ADAKAH.ID, SAMARINDA – DPRD Provinsi Kalimantan Timur (Kaltim) menggelar rapat paripurna ke-7 dengan agenda pengesahan jadwal kegiatan Badann Musyawarah (Banmus).
Selain itu, rapat paripurna kali ini juga membahas pengajuan perpanjangan masa kerja Komisi I DPRD Kaltim. Rapat berlangsungdi lantai 6 gedung D gedung wakiil rakyat Karang Paci, pada Rabu (1/3/2023).
Rapat dipimpin Wakil Ketua DPRD Kaltim Seno Aji, dihadiri setidaknya 30 anggota DPRD Kaltim baik secara offline maupun online.
Ditemui usai agenda, Seno Aji mengatakan DPRD Kaltim sangat berharap Kementerian Dalam Negeri Republik Indonesia (Kemendagri) bisa segera menerbitkan hasil fasilitasi.
“Kita harapkan satu bulan selesai, ternyata fasilitasi di Mendagri lebih dari tiga bulan. Itu membuat kami menjadi beban untuk menyelesaikan raperda tersebut,” terang Seno Aji.
Politisi Gerindra itu menegaskan meskipun masa kerja ditambah tiga bulan, setelah hasil fasilitasi terbit Seno mendorong Komisi terkait menindaklanjuti, serta segera melakukan persetujuan bersama.
“Kami selalu mengingatkan kepada pansus atau komisi, jika dalam satu bulan raperda sudah mendapat fasilitasi dari Mendagri, maka raperda bisa diselesaikan menjadi perda maupun pencabutan perda,” tegasnya.
Sementara itu, Yusuf Mustafa, Wakil Ketua Komisi I DPRD Kaltim, menjabarkan, draf raperda perangkat daerah ini sudah rampung di komisi. Hanya saja, pihaknya masih menunggu hasil fasilitasi dari Kemendagri, sebagai syarat pengesahan raperda menjadi perda.

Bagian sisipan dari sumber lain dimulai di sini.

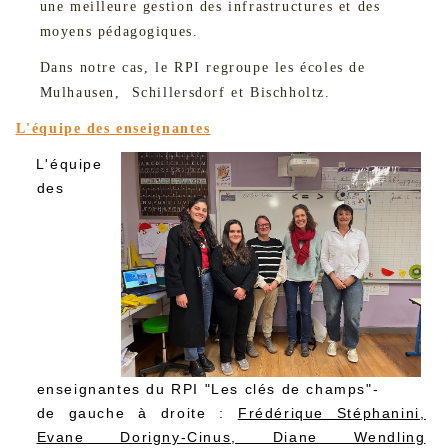
une meilleure gestion des infrastructures et des
moyens pédagogiques.
Dans notre cas, le RPI regroupe les écoles de
Mulhausen, Schillersdorf et Bischholtz.
L'équipe des enseignantes
L'équipe
des
enseignantes du RPI "Les clés de champs"-
de
gauche à droite :
Frédérique Stéphanini,
Evane Dorigny-Cinus, Diane Wendling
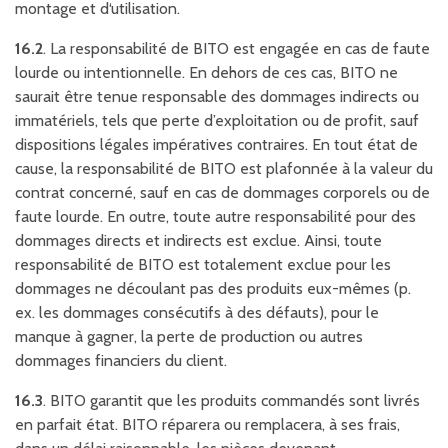
montage et d‘utilisation.
16.2
. La responsabilité de BITO est engagée en cas de faute
lourde ou intentionnelle. En dehors de ces cas, BITO ne
saurait être tenue responsable des dommages indirects ou
immatériels, tels que perte d’exploitation ou de profit, sauf
dispositions légales impératives contraires. En tout état de
cause, la responsabilité de BITO est plafonnée à la valeur du
contrat concerné, sauf en cas de dommages corporels ou de
faute lourde. En outre, toute autre responsabilité pour des
dommages directs et indirects est exclue. Ainsi, toute
responsabilité de BITO est totalement exclue pour les
dommages ne découlant pas des produits eux-mêmes (p.
ex. les dommages consécutifs à des défauts), pour le
manque à gagner, la perte de production ou autres
dommages financiers du client.
16.3
. BITO garantit que les produits commandés sont livrés
en parfait état. BITO réparera ou remplacera, à ses frais,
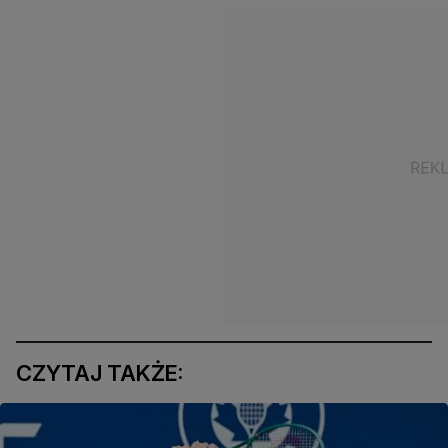
CZYTAJ TAKŻE:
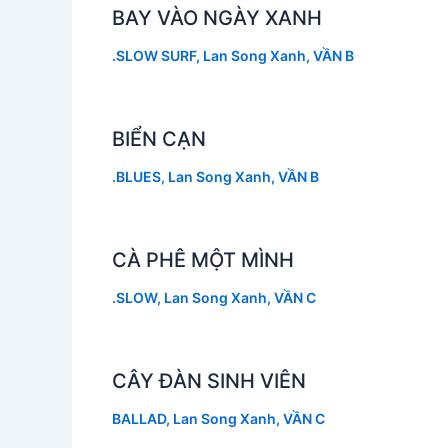
BAY VÀO NGÀY XANH
.SLOW SURF
,
Lan Song Xanh
,
VẦN B
BIỂN CẠN
.BLUES
,
Lan Song Xanh
,
VẦN B
CÀ PHÊ MỘT MÌNH
.SLOW
,
Lan Song Xanh
,
VẦN C
CÂY ĐÀN SINH VIÊN
BALLAD
,
Lan Song Xanh
,
VẦN C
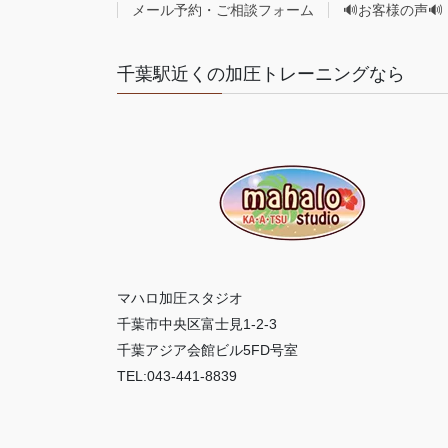
メール予約・ご相談フォーム
🔊お客様の声🔊
千葉駅近くの加圧トレーニングなら
マハロ加圧スタジオ
千葉市中央区富士見1-2-3
千葉アジア会館ビル5FD号室
TEL:043-441-8839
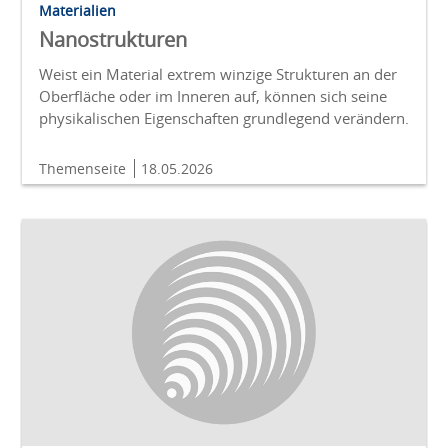
Materialien
Nanostrukturen
Weist ein Material extrem winzige Strukturen an der
Oberfläche oder im Inneren auf, können sich seine
physikalischen Eigenschaften grundlegend verändern.
Themenseite
18.05.2026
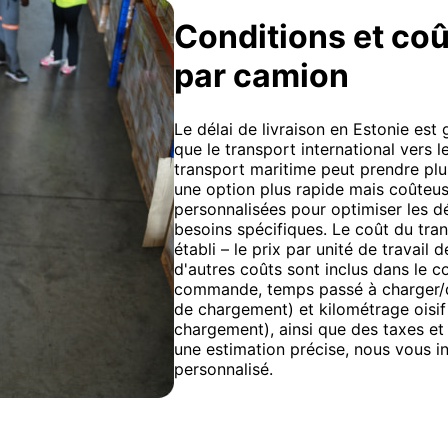
Conditions et coût
par camion
Le délai de livraison en Estonie est
que le transport international vers 
transport maritime peut prendre plus
une option plus rapide mais coûteu
personnalisées pour optimiser les dé
besoins spécifiques. Le coût du trans
établi – le prix par unité de travail 
d'autres coûts sont inclus dans le c
commande, temps passé à charger/dé
de chargement) et kilométrage oisif
chargement), ainsi que des taxes e
une estimation précise, nous vous i
personnalisé.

“Menunggu terbitnya hasil fasilitasi dari Kemendagri, namun hingga kini hasil fasilitasi belum juga terbit sehingga belum bisa ditindaklanjuti ke daerah tingkat dua atau persetujuan,” kata Mustafa,
Nantinya, jika hasil fasilitasi Kemendagri terbit, maka raperda ini bisa disahkan. “Perpanjangan ini sambil menunggu terbitnya hasil fasilitasi oleh Kemendagri sehingga bisa ditindaklanjuti ke persetujuan,” pungkasnya.